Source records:
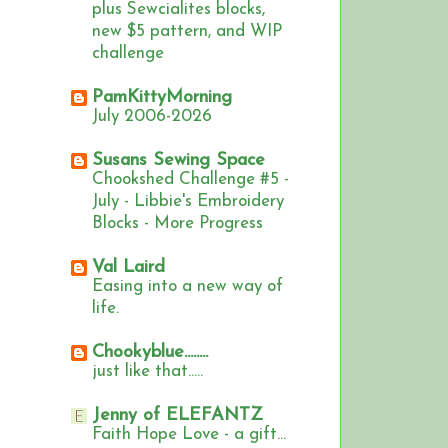
plus Sewcialites blocks,
new $5 pattern, and WIP
challenge
PamKittyMorning
July 2006-2026
Susans Sewing Space
Chookshed Challenge #5 -
July - Libbie's Embroidery
Blocks - More Progress
Val Laird
Easing into a new way of
life.
Chookyblue........
just like that.....
Jenny of ELEFANTZ
Faith Hope Love - a gift...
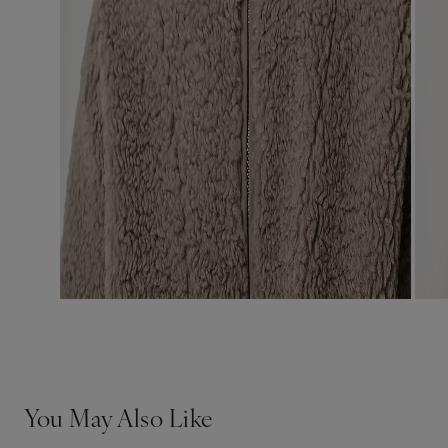
You May Also Like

= Aim of the exercise =
Could you arrange the lines above as a JSON list of strings, with one string per line, skipping any blank lines and leaving out the picture placeholders?

= Answer to this exercise =
[
  "plus Sewcialites blocks,",
  "new $5 pattern, and WIP",
  "challenge",
  "PamKittyMorning",
  "July 2006-2026",
  "Susans Sewing Space",
  "Chookshed Challenge #5 -",
  "July - Libbie's Embroidery",
  "Blocks - More Progress",
  "Val Laird",
  "Easing into a new way of",
  "life.",
  "Chookyblue........",
  "just like that.....",
  "Jenny of ELEFANTZ",
  "Faith Hope Love - a gift...",
  "You May Also Like"
]